The time has gone for bespoke systems that are expensive to build and maintain, and slow to take advantage of technology progression. Traffic management system rollout commences in 2017 (assuming a return to plan) and rollout will be 80% complete by 2031.   With a 20 year operational life, we will still be using 1990's technology in the 2050's. And this is not the odd, remote and somewhat quaint Victorian signal box – this is the very heart of railway operations. It is inconceivable that performance, tied to expensive over 30-year-old technology, can deliver an affordable and responsive passenger-centric railway.    

There is an alternative. DeltaRail's systems, using 21st century technology, can be rolled out earlier  –  saving £1 billion of taxpayers' money, improving performance sooner and ensuring that the UK has a railway fit for the digital age.    As the largest provider of computerised signalling control systems in the UK, with 30 year's relevant experience, we are well positioned to have an informed view.  We are also the top performing Network Rail supplier (defined by its' very own league tables).

When Network Rail makes decisions to favour overseas companies, it impacts on UK jobs and the UK economy.    No UK company wants any favours, but public funds should be spent with accountability and transparency; taxpayers need the assurance that UK companies had a fair crack of the whip.  DeltaRail is a Derby based company with 250 highly skilled staff. 

Treasury policy 'reducing the deficit and rebalancing the economy' states that: "Rebalancing the economy is not about trading the success of one sector for another. It's about spreading our success more evenly – both geographically and by sector – and supporting the world class industries we already have, as well as the new ones that we're developing."

The chancellor last week said that Britain is not "exporting enough" and his upcoming Budget will ensure that 'Made in Britain' is exported around the world.

Government has been looking at export opportunities in the rail market and rated UK capability in rail control systems in the highest category for both capability and investment suitability to generate exports.  By giving UK companies a fair hearing, Network Rail would provide a reference site for UK expertise and support the export potential in a growing rail world market. 

We are in the indefensible situation where Network Rail, funded by the taxpayer, will buy technology designed and manufactured overseas.  Only installation will be UK driven and the opportunity to build a long-lasting export capability will be lost. The superior UK expertise and acknowledged leading position may disappear forever.

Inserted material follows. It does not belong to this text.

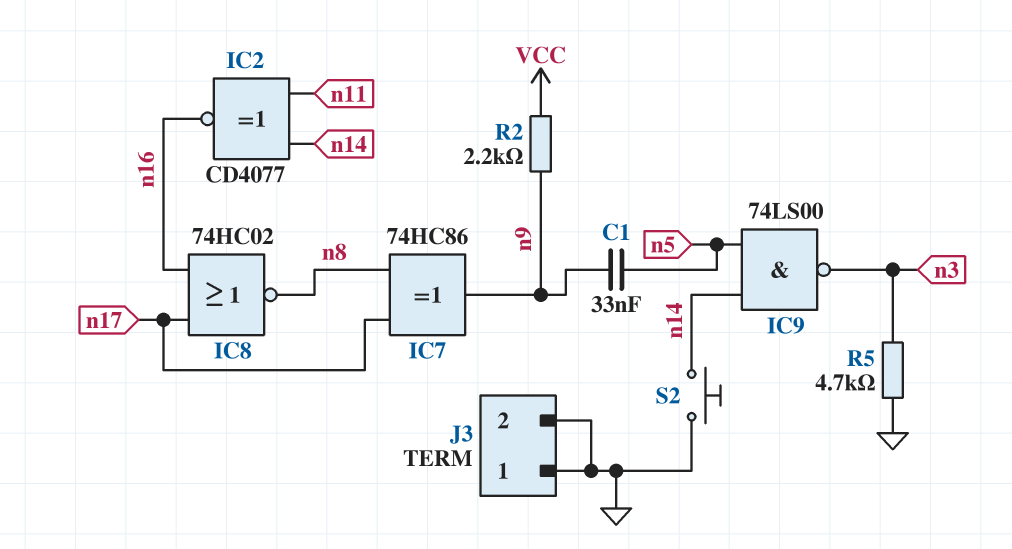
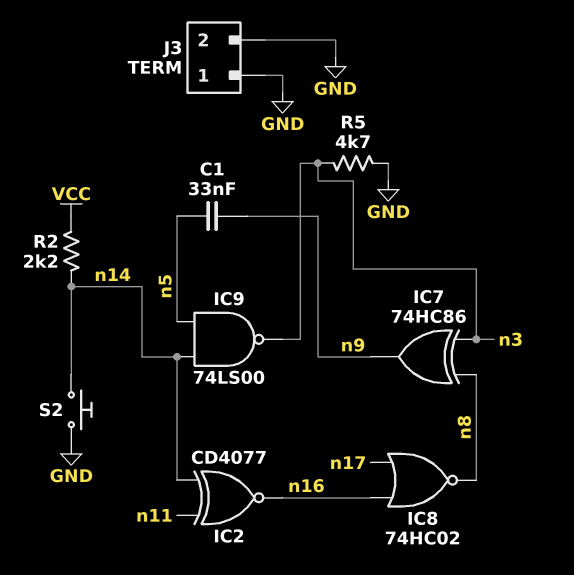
IC7: XOR 74HC86 (in n8, in n17, out n9) -> XOR 74HC86 (in n3, in n8, out n9)
R2: 2.2k (VCC, n9) -> 2.2k (VCC, n14)

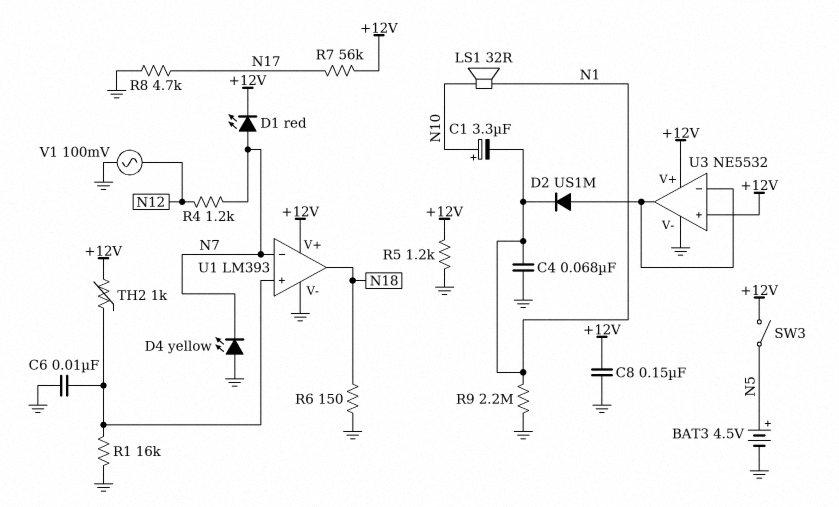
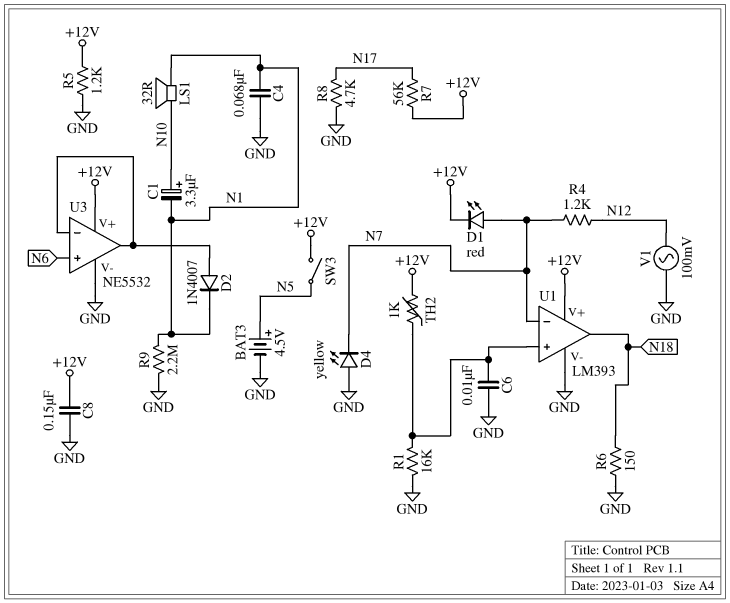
D2: diode US1M (A U3/in-, K N1) -> diode 1N4007 (A U3/in-, K N1)
U3 pin in+: +12V -> N6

It is not too late for Network Rail to change approach on traffic management.  It contracted only prototypes and must not now walk blindly into contracting for systems purchase.  If contracts are signed the £1 billion saving will be lost and the UK will be locked into a suboptimal foreign technology, negatively affecting passengers and taxpayers for decades to come. 

The government should ensure that it has sufficient levers to compel Network Rail to act in the interests of passengers, taxpayers and UK PLC.

Anna Matthews is CEO of DeltaRail. She joined in January 2007 after 13 years with Invensys PLC.